I do also wonder whether part of the targeting of Beard and other high-profile women is not so much just about sex as also about a very British dislike and distrust of intellectualism. It could also be suggested that it’s about a dislike or even fear of those who don’t conform, and we Brits do, in so many ways, remain wedded to conformity.

Beard most certainly doesn’t conform – in her case, on the grounds of how she has chosen to allow herself to be seen, without kowtowing to conventional and mainstream views on make-up, hair etc.

I wonder too what other issues are at play. Does a society that is, of itself, so troubled with massive job insecurity, for instance, also help to create a climate where some feeling need to target those who appear to have success?

In a country where politicians regularly demonise those who cannot easily make their own voices heard – the disabled, for instance – is it then easier to start targeting all manner of other groups?

Does such a level of abuse exist in other Western European nations?

A good friend, who was a young adult in Germany in the 1960s and had a very libertarian attitude toward anything that occurs between consenting adults, once observed to me that he was also shocked (and he was pretty unshockable) at the way in which he overheard British men talking openly about women.

There are real questions about bullying and about the wider culture, but they seem to get lost – perhaps because they’re difficult.

What we don’t need is some really poor new legislation or scheme, but education and a system whereby real offences can be easily reported and are properly followed up and, where applicable, the law is brought to bear.

What benefits nobody is gestures.
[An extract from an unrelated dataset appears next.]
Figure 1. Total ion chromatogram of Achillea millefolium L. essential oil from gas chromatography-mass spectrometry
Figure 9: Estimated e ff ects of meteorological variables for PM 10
And while I sympathise with anyone – male or female – who has been harassed and abused online, the Twitter silence was just that. If anything, there’s a danger that it will have given encouragement to the trolls: ‘oh look – if we do it more, maybe they’ll fuck off altogether and we’ll have won’.
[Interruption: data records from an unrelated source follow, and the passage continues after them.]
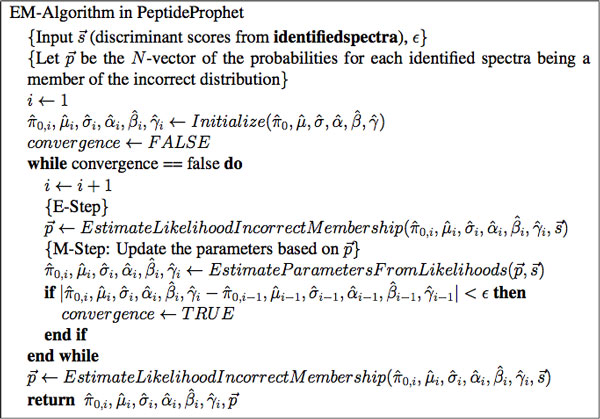
Pseudocode of the EM-algorithm for iteratively estimating model parameters and membership probabilities.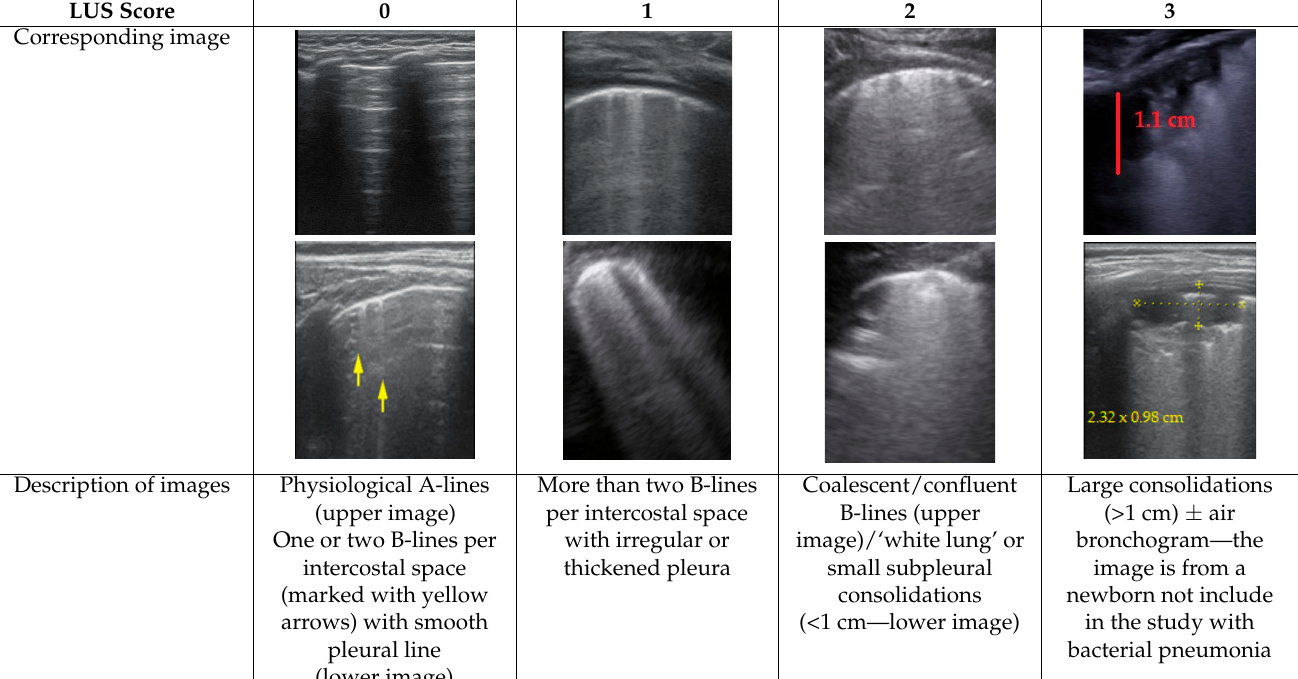
Figure 2. Lung areas—anatomical representation with 12 zones (AAL—anterior axillary line, PAL—posterior axillary line). Table 1. LUS score, corresponding image, and description of image. LUS score Corresponding image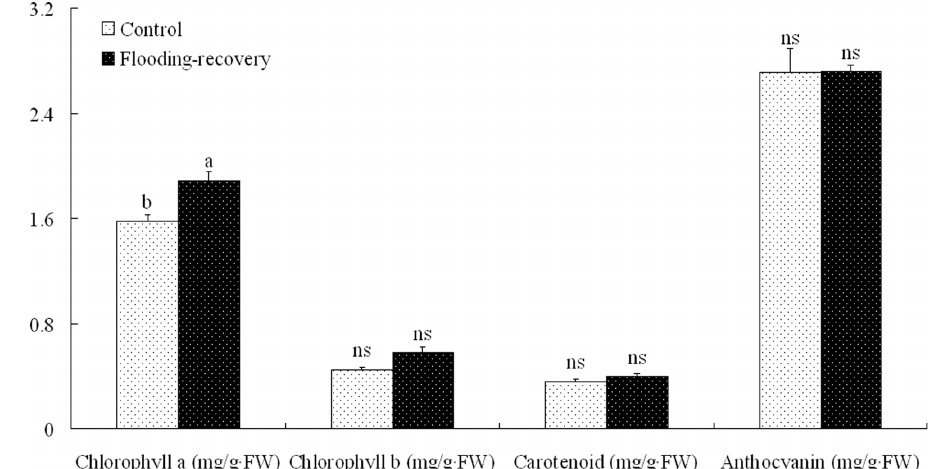
Figure 2. Comparable analyses of pigment contents in S.variegata during the recovery stage after winter floods. Values are means 6 SE ( n =6). The values followed by different letters significantly differed at P , 0.05 according to Duncan’s test. ns, no significant differences.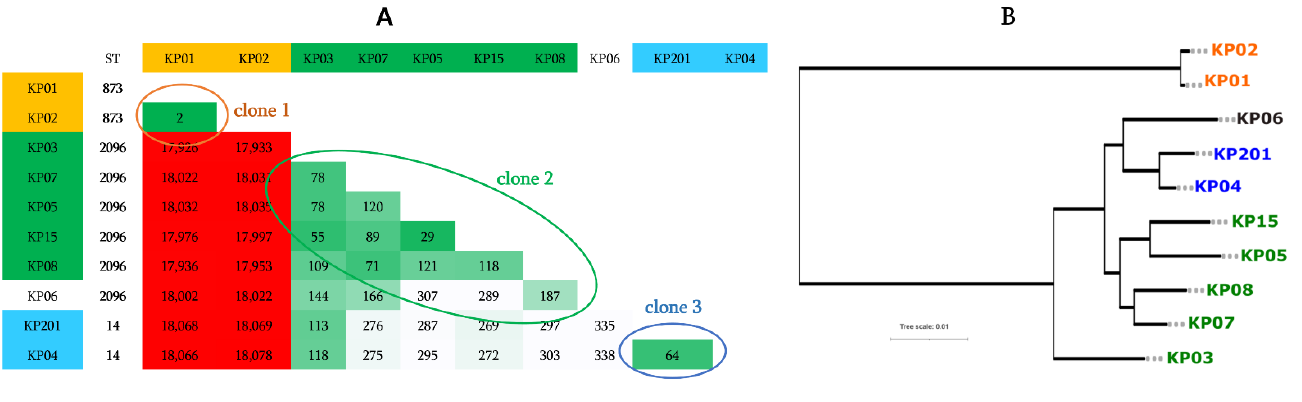
Figure 3. Genomic characterization of K. pneumoniae isolates. ( A ) Pairwise comparison of genomic gSNPs of K. pneumoniae showing the three distinguished sub-clones; ( B ) whole-proteome-based phylogenetic tree of K. pneumoniae isolates.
That Beard was subsequently berated by Giles Coren for ‘breaking’ the silence by using Twitter to highlight yet more abuse should perhaps tell us something about the rather elitist nature of this protest.

Now, on one hand, good for Giles for considering the abuse unacceptable and for supporting those (or some of those) facing it. But frankly, outing these bastards is actually far better. Let them be seen for their attitudes. Don’t hide them – and certainly don’t hide from them.

The abuse is not acceptable. But in terms of social media, boycotting it is tantamount to giving in.

Many, many women (and supportive men) chose not to be silent. They used the day, instead, to go about their normal social media business, or to #ShoutOut against sexist behaviour and, even more positively, list #InspiringWomen – a hashtag that was both educational and full of surprises, and precisely because of that, genuinely inspiring.

The underlying roots and causes are complex – and the last thing this issue needs is simple answers that will merely wallpaper those real roots and causes. And treating it as though it's essentially a matter of sexism will also get in the way of finding real and lasting ways of dealing with bullying as a whole.